Принципиальность деталей, которыми насыщены в поэзии Бродского проживаемые друг через друга пространство и время, культурную память, его метонимии, саму «дробную» ритмику, разумеется, иначе чем его текстами не передать. Но все же кураторы попытались насытить проект предметами контрастными, в смысле – разных интонационных регистров. Собирали их по многим институциям и частным коллекциям – от Музея Ахматовой в Фонтанном доме до ГМИИ имени Пушкина. И пусть многие документы экспонируют в копиях, зато альбом, куда родители вклеивали присланные Бродским фотографии, можно безбоязненно листать. Это вообще-то смешное и ужасное зрелище. Бродский возлежит на кембриджском газоне, Бродский болтает ногами на бортике фонтана Треви – много-много выхваченных из жизни сына стоп-кадров, которому не разрешат приехать даже на похороны ни матери, ни отца.
Юлия Сенина рассказывает, что Бродский регулярно ходил в Эрмитаж, в частности, чтобы смотреть рембрандтовское «Жертвоприношение Авраама». Живопись голландца на выставке не показывают, зато над его офортами помещен фрагмент небольшой поэмы Бродского: в СССР вознамерились отметить 365-летие Рембрандта фильмом и предложили Бродскому написать стихотворный сценарий. Он не был принят начальством, и эти строчки, единственный экземпляр которых остался у Виктора Кирнарского, были впервые напечатаны через 25 лет, в 1996-м, в «Московских новостях». В компании с Рембрандтом оказались не похожие друг на друга Лоррен (по Бродскому, «Венеция – это лорреновский фантастический город у водички») и любимый им Жорж Брак, Пиранези и Энгр, и Тулуз-Лотрек.

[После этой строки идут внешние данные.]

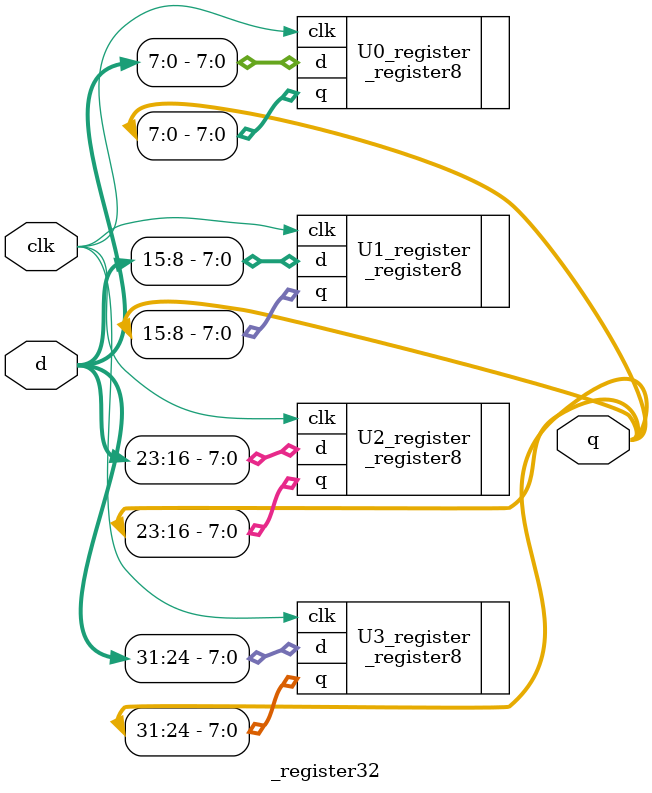
<source format=v>
module _register32(clk, d, q);
	input clk;				// input clk
	input [31:0] d;		// input 32bits d
	output [31:0] q;		// output 32bits q

	_register8 U0_register(.clk(clk), .d(d[7:0]),   .q(q[7:0]));		// instance by using 4 register8
	_register8 U1_register(.clk(clk), .d(d[15:8]),  .q(q[15:8]));
	_register8 U2_register(.clk(clk), .d(d[23:16]), .q(q[23:16]));
	_register8 U3_register(.clk(clk), .d(d[31:24]), .q(q[31:24]));

endmodule

</source>
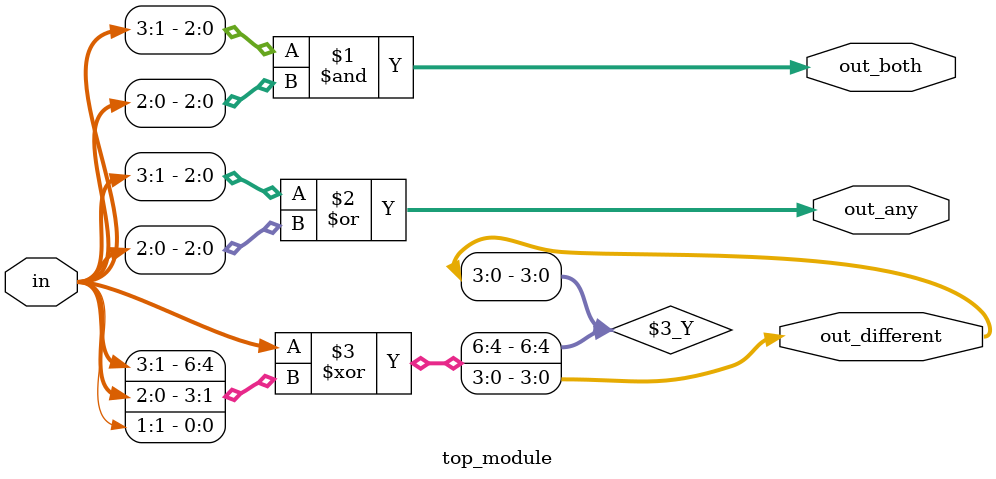
<source format=sv>
module top_module (
	input [3:0] in,
	output [2:0] out_both,
	output [3:1] out_any,
	output [3:0] out_different
);

	assign out_both = in[3:1] & in[2:0];
	assign out_any = in[3:1] | in[2:0];
	assign out_different = in ^ {in[3:1], in[2:0], in[1]};

endmodule

</source>
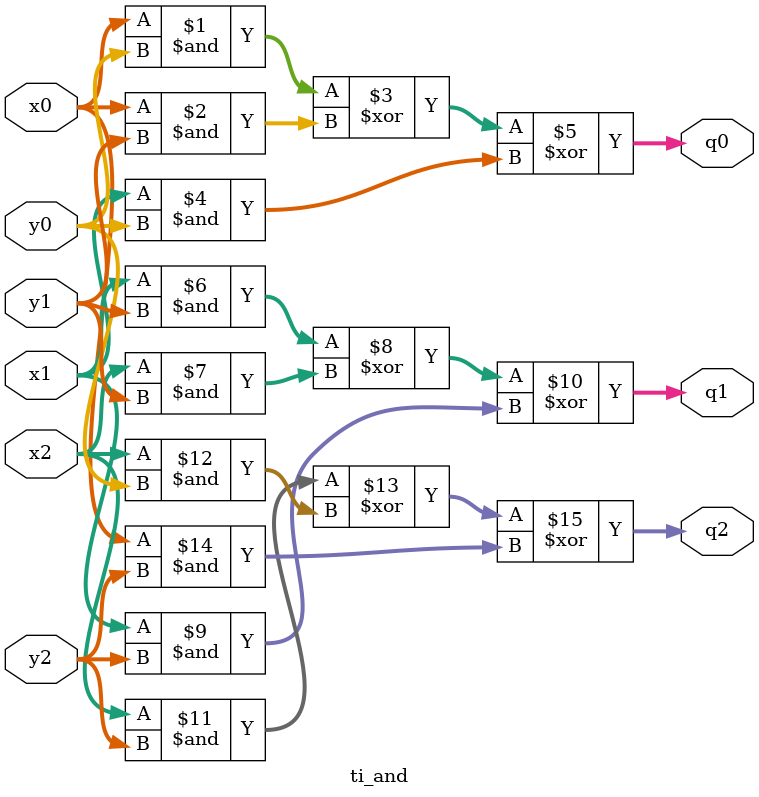
<source format=v>

module ti_and (x2, x0, x1, y2, y0, y1, q0, q1, q2);

  input  [7:0]     x2;
  input  [7:0]     x0;
  input  [7:0]     x1;
  input  [7:0]     y2;
  input  [7:0]     y0;
  input  [7:0]     y1;
  output [7:0]     q0;
  output [7:0]     q1;
  output [7:0]     q2;
 
  wire [7:0]     x2;
  wire [7:0]     x0;
  wire [7:0]     x1;
  wire [7:0]     y2;
  wire [7:0]     y0;
  wire [7:0]     y1;
  wire [7:0]    q0;
  wire [7:0]   q1;
  wire [7:0]   q2;



  assign q0 = (x0 & y0) ^ (x0 & y1)  ^ (x1 & y0);
  assign q1 = (x1 & y1) ^ (x2 & y1)  ^ (x1 & y2);
  assign q2 = (x2 & y2)   ^ (x2 & y0)  ^ (x0 & y2);

 

endmodule


</source>
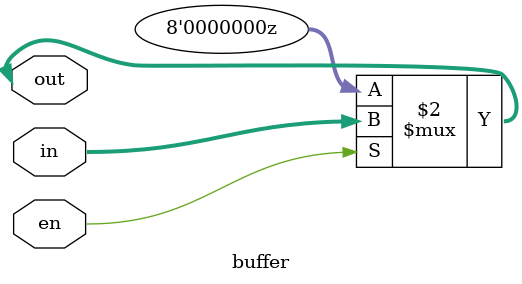
<source format=v>
`default_nettype none
module buffer(
   input [N-1:0] in,
   inout [N-1:0] out,
   input en
);
   parameter N = 8;

   assign out = en ? in : 1'bz;

endmodule

</source>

В последней комнате Ленинград наконец встретится с Венецией. Объединены они даже не столько водичкой, а, конечно, языком, связь с которым уезжавший Бродский так боялся потерять. Но сколько бы ни превращался флорентийский или какой другой странник в «шорох пера на бумаге», «язык, – как писал Бродский в день отъезда Брежневу, – вещь более древняя и неизбежная, чем государство».